Buscando una respuesta encontró la muerte

Mientras tanto, prosigue intermitentemente la historia de Buda: espectacular, narrada al pueblo, no muy lejos de la marca de De Mille.

Aquí entra en juego el imaginativo escenógrafo y coreógrafo de El último emperador, con su atracción por lo exótico, su culto por los detalles particulares: Ios árboles que se doblan ante los milagros de Sidarta, la cobra que le sirve de paraguas cuando Llueve, la lucha con las tentaciones en forma de mujeres, la elaborada secuencia bajo el árbol de la Bodhi con su sugestivo delirio de efectos especiales: truenos, rayos, el mar hirviente, un ejército a lo Kurosawa que dispara flechas de fuego contra el impasible Buda. En suma, una iluminación que corre el riesgo de hacerse eléctrica. Todo ello amalgamado con una moral por encima de razas, conciliadora.

Existe también una segunda película, más personal, a la que el director da más importancia, aunque concediéndole menos espacio y casi escondiéndola en los pliegues de una narración superelaborada. Se trata de la película sobre la pareja en crisis. Es fácil captar algún matiz autobiográfico en este problemático personaje masculino, que ama las casas vacías y es reacio a cualquier tipo de fe. Se trata del habitual protagonista de Bertolucci, un pariente del Malkovich que en el desierto buscaba la respuesta y encontraba la muerte, y que ahora alcanza una explicación. Esta parte secreta de la película, que los americanos no captarán, está reservada para nosotros.

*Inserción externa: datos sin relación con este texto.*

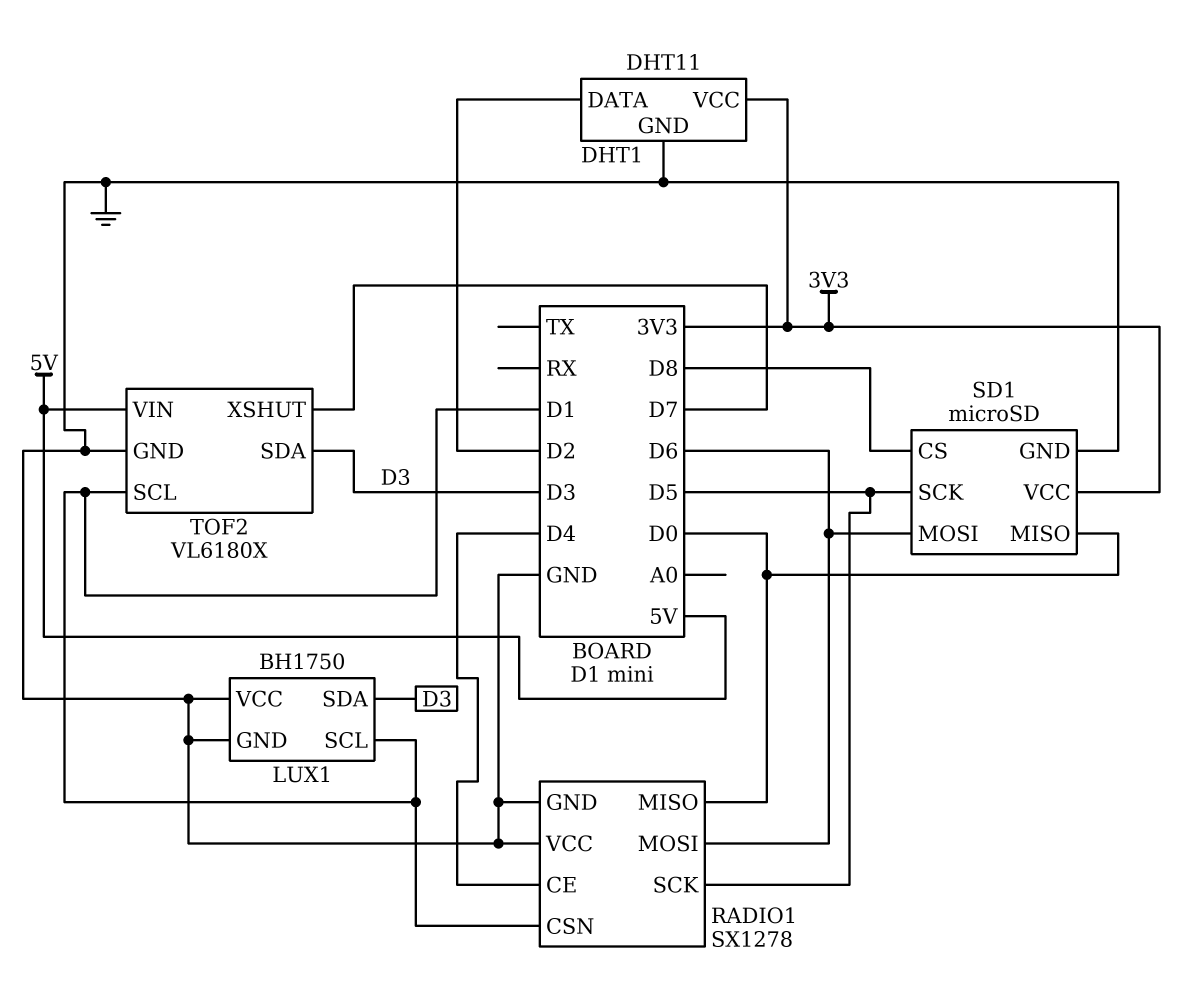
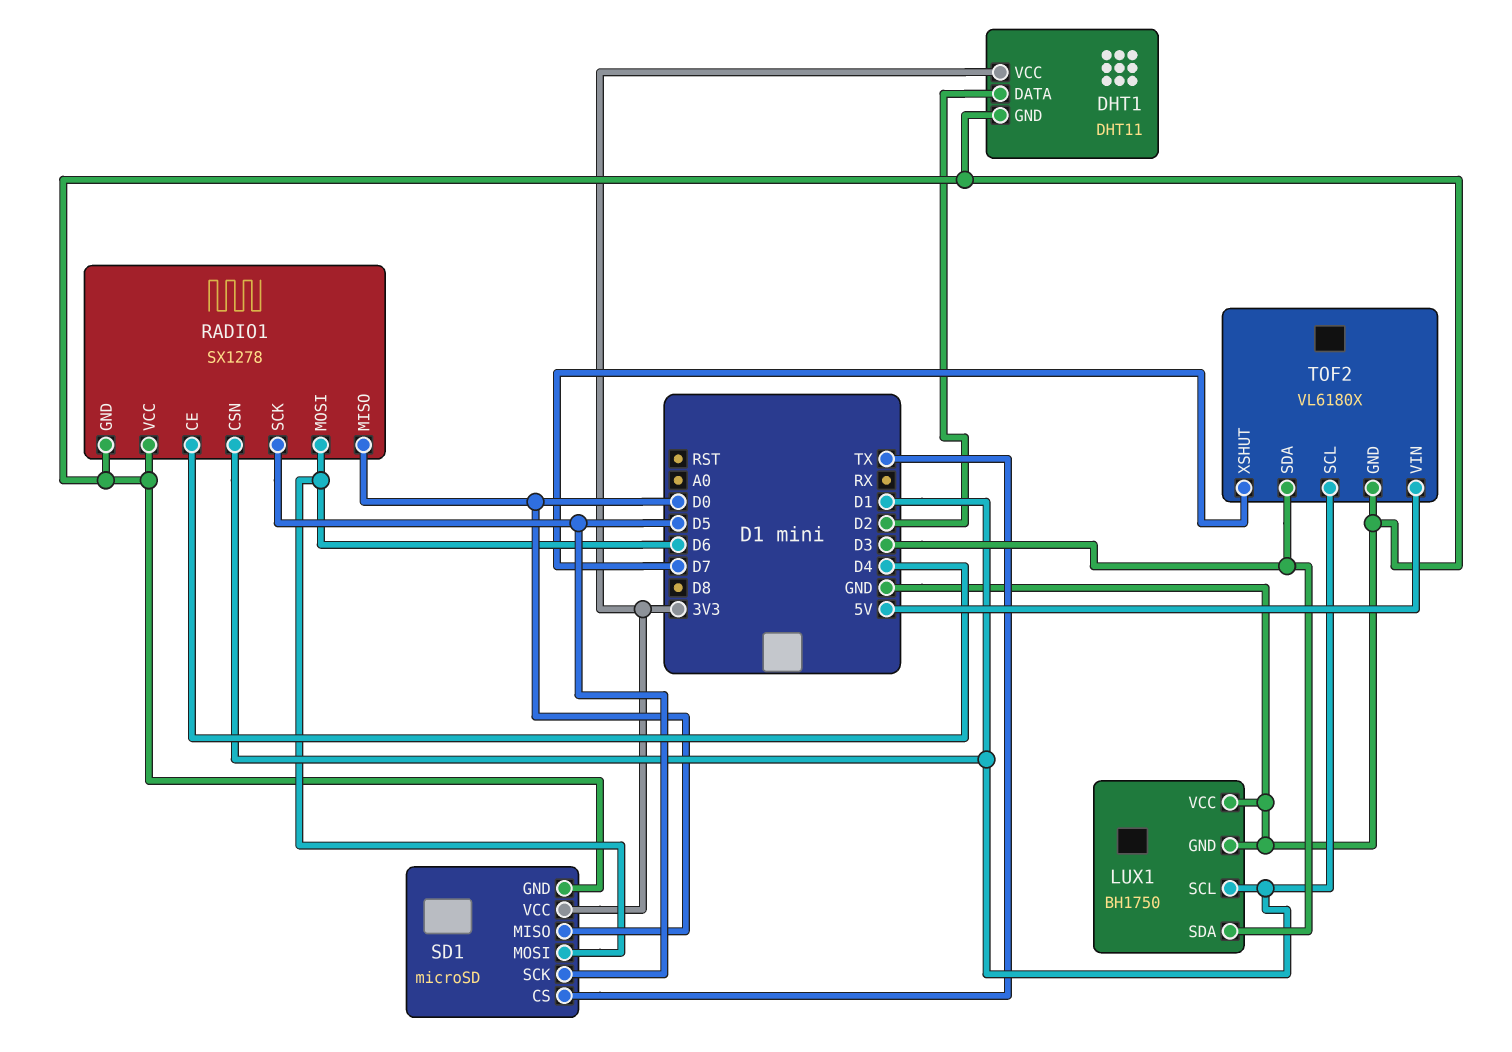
SD1 pin CS: D8 -> TX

En realidad, El Pequeño Buda se resuelve en una meditación sobre la fragilidad de las creaciones humanas, ejemplificada en el «mandala» de arena coloreada que un solo manotazo borra en el último encuadre. Es como decir que el hombre y sus obras viven frecuentemente en suspenso entre la realidad de la «no permanencia» y la esperanza del Nirvana.